* **EXTRACT TO READ**:
[Start of section]

"Going Away to College" is a song by American rock band Blink-182 from the band's third studio album, Enema of the State (1999). It examines themes of heartbreak and lovesickness. It was written primarily by bassist Mark Hoppus, and credited to both he and guitarist Tom DeLonge. Hoppus writes from the perspective of an adolescent boyfriend, young and in love. He wrote the song remembering how graduating high school can cause relationships to fracture, as both individuals move on to attend separate universities. It was inspired by the teen movie Can't Hardly Wait (1998).

Music reviewers generally were positive regarding the song, and it has often been placed in rankings of the band's best songs.

Background

Blink-182 formed in 1992 in San Diego, California. The band's principal songwriting team—guitarist Tom DeLonge and bassist Mark Hoppus—frequently wrote fast-paced, often autobiographical pop punk songs dealing with age, maturity, and most prominently, relationships. The band grew successful throughout the decade with independent albums and constant touring, attracting a following at the peak of punk rock's mainstream popularity.

"Going Away to College" was among the last songs the band developed for Enema of the State. It was written primarily by bassist Mark Hoppus, and credited to both he and guitarist Tom DeLonge. Drummer Travis Barker receives no songwriting credit, as he was considered a touring musician at this point in their career. Despite this, he served as the song's arranger, "selecting the tempos and organizing the flow of verses, choruses, and breaks." Producer Jerry Finn prepared for the sessions by attending one of the band's concerts in Las Vegas, where he polled audience members on what song topics they most enjoyed. Many concertgoers, particularly women, spoke positively about Hoppus's tunes focusing on heartbreak. Finn asked Hoppus to write another break-up song, and claimed that Hoppus returned the following day with "Going Away to College".

[End of section]

* **DATA EXCERPT**:

[Start of section]

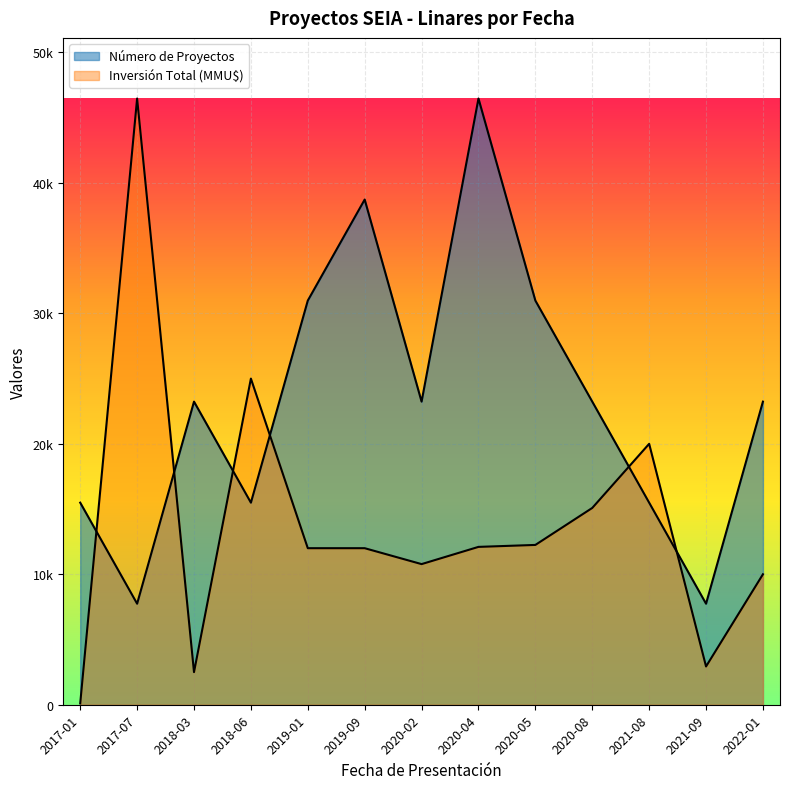

Between 2020-08 and 2018-06, which is larger?

2020-08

[End of section]

* **INSTRUCTIONS FOR THE TASK**:
Rewrite the passage of the song article between "Music reviewers generally" and "rock's mainstream popularity.", inclusive, replacing "Music reviewers" with "Critics".

* **ANSWER BELOW**:
Critics generally were positive regarding the song, and it has often been placed in rankings of the band's best songs.

Background

Blink-182 formed in 1992 in San Diego, California. The band's principal songwriting team—guitarist Tom DeLonge and bassist Mark Hoppus—frequently wrote fast-paced, often autobiographical pop punk songs dealing with age, maturity, and most prominently, relationships. The band grew successful throughout the decade with independent albums and constant touring, attracting a following at the peak of punk rock's mainstream popularity.